Passage:
________

Well by golly there's a real inch or two of snow here in Charlotte. Its actually the packy sort of snow you could make snowballs from. Maybe even a snowman. You don't see that around here much, in fact this is the most snow I've seen since I moved here.
Hubby cleaned his car off with my kitchen broom--its been so long--we don't know where those car scraping things are at.
I'm planning to work tonight, although I am a bit concerned about some of my job--I don't think I can do much bending or stooping--luckily its a short evening shift and we aren't usually too busy--especially with this snow--I think it will be ok. I'll just have to admit my little 'problem' and take it a bit more easily than I usually do.
The new house is coming along well. Hubby expects that tonight he will finally finish the plumbing and be ready for the rough-in inspection. He almost had all the electric and plumbing done yesterday but he ran out of pipe. He just has to do 2 small connections and then he can call the inspector. :) If the inspection goes well we can start insulating.
Anyhow its a good day for soup I think. I made all that chicken sausage Saturday and today is the day it really must get itself into the freezer. I plan to pack it all up in meal size portions this morning and freeze it--except enough for my soup.
I will brown a little chicken sausage while also sauteing chopped carrot, celery and shallots or onion and bell pepper--mainly all things I have leftover anyhow in the fridge. Then I'm going to put what's left of the spaghetti sauce I used yesterday on our pizza plus some chicken stock in the pot and add some tomatoes, a little spinach and maybe some garbanzo beans. Fresh and Dry herbs will go in as well. I'm thinking I'll use some of my fresh sage and a wee tad of rosemary. I'll bring that all to a boil then let it simmer until I have to get going to work. Hubby should be home for dinner about the time I leave so he can put it all away later. At the end of cooking time I think I'll add some tiny pasta if there is something appropriate in the pantry--like an orzo type thing. While the soup is simmering my bread maker will also be making dough for a nice Italian or french loaf. If I time this right my bread can be baking while I am napping.
The finished soup should taste like a combination of wedding soup and minestrone. Yum!
Tomorrow I plan to make tacos and freeze in lunch containers any leftover soup. Tacos at our house is a bit of a production so I don't usually make it on days I work--I'm off tomorrow. I like to make homemade salsa, chips and Spanish rice with my tacos. I hope to make another soup on Thursday--this one will use some of the leftovers from taco night --salsa, black beans, canned corn.. it will be a southwestern flavored soup. There will still be leftover tacos too--so Hubby and #2 Son can eat that as well as soup.

________

Problem to work on:
In the post, what does the writer expect the finished soup to taste like? The entries have nothing to do with the post.

Data shown:

________

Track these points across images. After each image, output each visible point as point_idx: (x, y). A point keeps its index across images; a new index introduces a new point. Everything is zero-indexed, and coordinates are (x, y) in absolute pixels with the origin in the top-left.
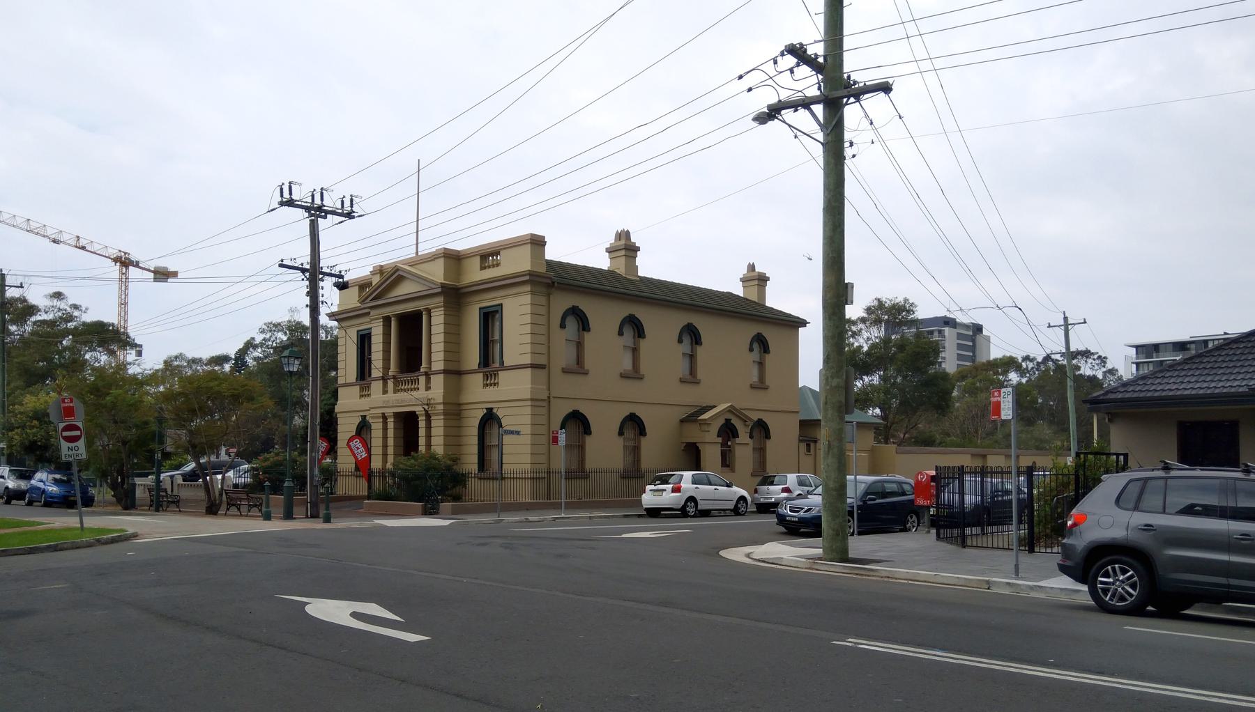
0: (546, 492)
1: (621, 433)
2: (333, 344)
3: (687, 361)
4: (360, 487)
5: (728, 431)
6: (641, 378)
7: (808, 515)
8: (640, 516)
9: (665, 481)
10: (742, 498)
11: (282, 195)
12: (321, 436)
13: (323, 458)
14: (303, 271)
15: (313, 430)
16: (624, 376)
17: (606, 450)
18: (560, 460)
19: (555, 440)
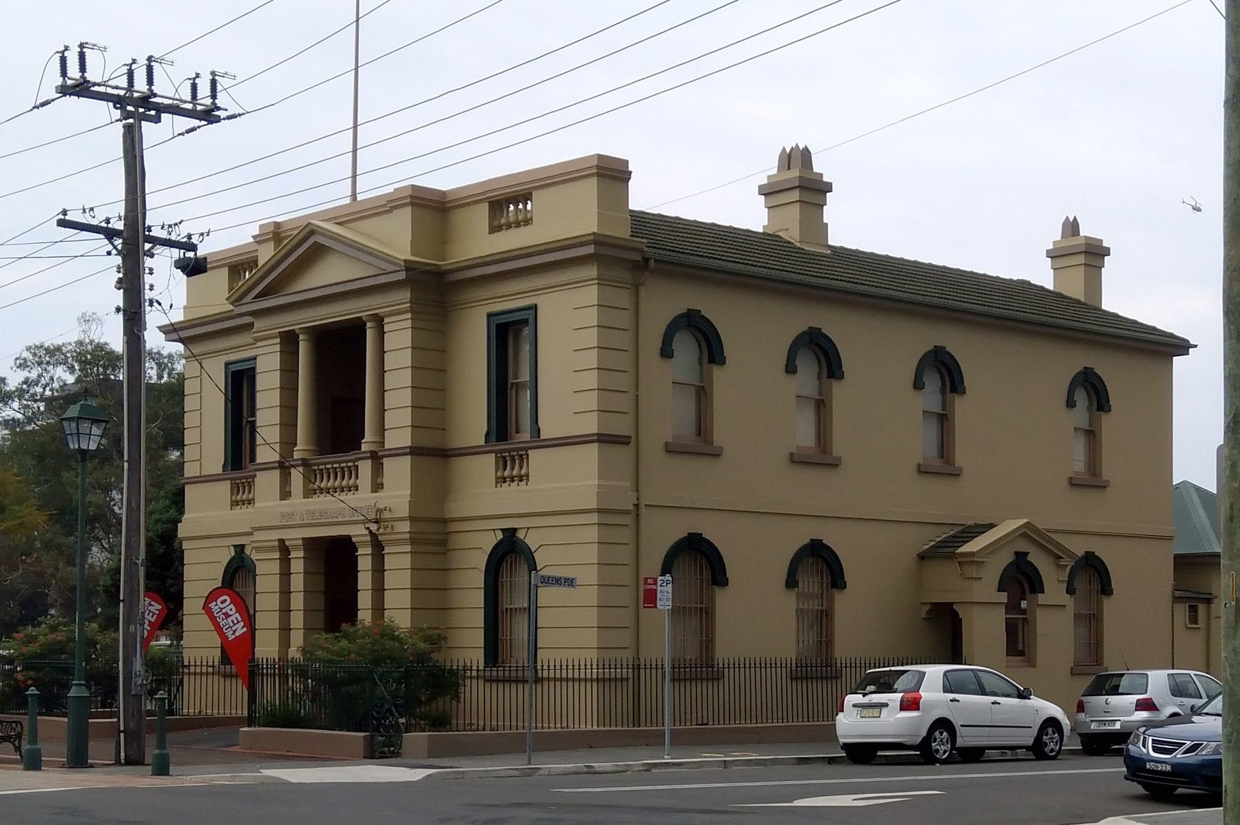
0: (631, 710)
1: (791, 583)
2: (174, 392)
3: (933, 427)
4: (230, 698)
5: (1021, 579)
6: (835, 465)
7: (1191, 758)
8: (832, 761)
9: (885, 685)
10: (1052, 722)
11: (64, 73)
12: (147, 589)
13: (152, 636)
14: (110, 234)
15: (132, 578)
16: (798, 460)
17: (758, 619)
18: (661, 639)
19: (651, 598)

________

Task output:
A combination of wedding soup and minestrone.